In spite of the keen perception shown in some of his statements, Aristotle also sponsored some superstitions on bird migration that persisted for several centuries. One of these, that of hibernation, became so firmly rooted that in 1878, the American ornithologist Coues (20)[2] listed the titles of no less than 182 papers dealing with the hibernation of swallows (Hirundinidae). The hibernation theory accounted for the autumnal disappearance of certain species of birds as their passing the cold season in a torpid state, hidden in hollow trees, caves, or the mud of marshes. Aristotle ascribed hibernation not only to swallows but also to storks, kites, doves, and others. Some early naturalists wrote fantastic accounts of flocks of swallows seen congregating in the marshes until their accumulated weight bent into the water the reeds on which they clung and thus submerged the birds. It was even recorded that when fishermen in northern waters drew up their nets they sometimes had a mixed "catch" purported to consist of fish and hibernating swallows. Clarke (4) quotes Olaus Magnus, Archbishop of Upsala, who in 1555 published a work entitled "Historia de Gentibus Septentrionalibus et Natura", wherein he observed that if swallows so caught were taken into a warm room they soon begin to fly about but would live only a short time.

[2] Italic numbers in parentheses refer to the Bibliography, p. 66.

The hibernation theory survived for more than 2,000 years and is still occasionally repeated by credulous persons to account for failure to locate definitely the winter home of the chimney swifts (Chaetura pelagica), which each autumn gather in immense flocks in southern Georgia and northern Florida and then suddenly disappear. There are, however, records of occurrence during migration for a few points in the West Indies, Mexico, and Central America, and it is probable that these birds spend the winter season in the great rain-forest area of the Amazon Valley in Brazil, passing most of the daytime high in the air with other swifts that are local residents.

Aristotle was also the originator of the theory of transmutation, basing it upon the fact that frequently one species will arrive from the north just as another species departs for more southerly latitudes.

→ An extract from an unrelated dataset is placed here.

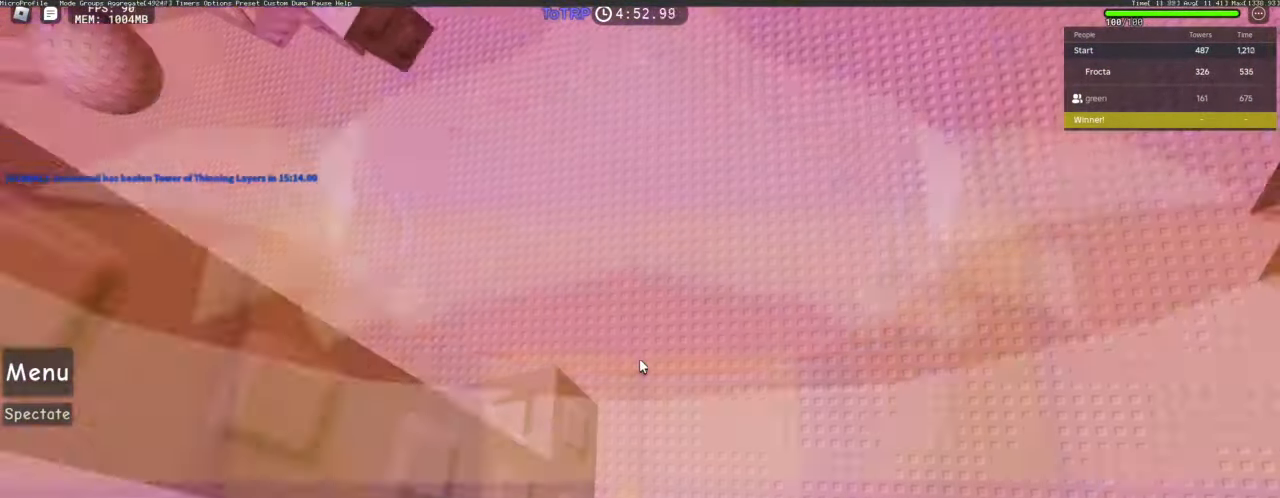
{"keys": [], "mouse": ["right"], "events": []}
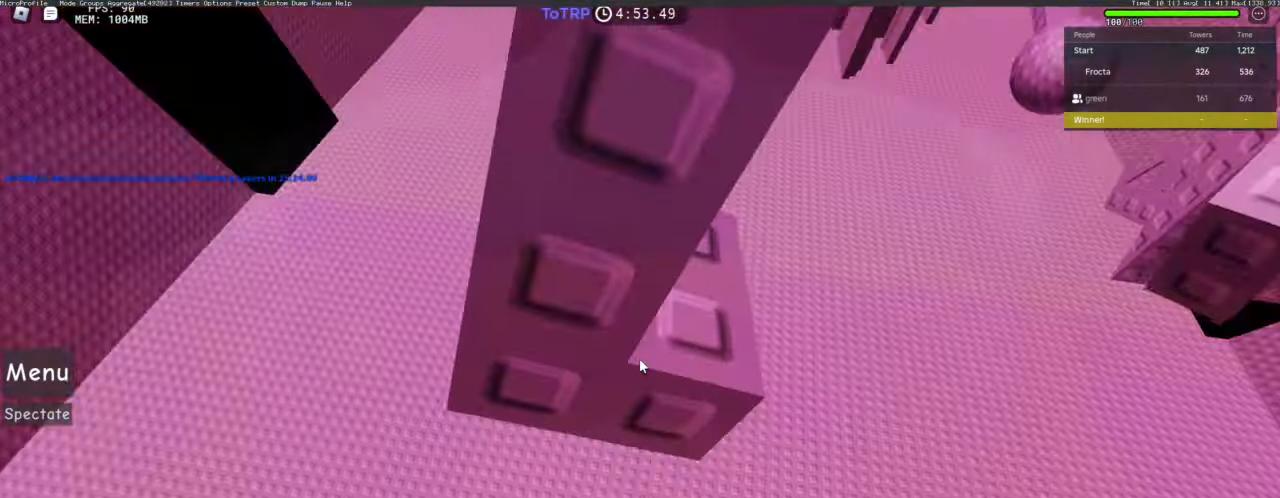
{"keys": [], "mouse": ["right"], "events": [[150, "d", "down"], [200, "d", "up"]]}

From this he reasoned that although it was commonly believed that such birds were of two different species, there really was only one, and that this one assumed the different plumages to correspond with the summer and winter seasons.

Probably the most remarkable theory that has been advanced to account for migration is contained in a pamphlet mentioned by Clarke (4, v. 1, pp. 9-11), as published in 1703 under the title: "An Essay Toward the Probable Solution of this Question: Whence Come the Stork and the Turtle, the Crane, and the Swallow, when they Know and Observe the Appointed Time of their Coming." It was written "By a Person of Learning and Piety", whose "probable solution" was that migratory birds flew to the moon and there spent the winter.

Some who easily accepted the disappearance of the larger birds as migratory travelers were unable to understand how the smaller species, some of them notoriously poor fliers, could make similar journeys. They contended that the larger species, as the storks and cranes, carried their smaller companions as living freight. In some of the Mediterranean countries it is still believed that these broad-pinioned birds serve as aerial transports for the hosts of small birds that congregate on the shores of the Mediterranean Sea, awaiting opportunity for this kind of passage to their winter homes in Africa. Similar beliefs are found among some tribes of North American Indians.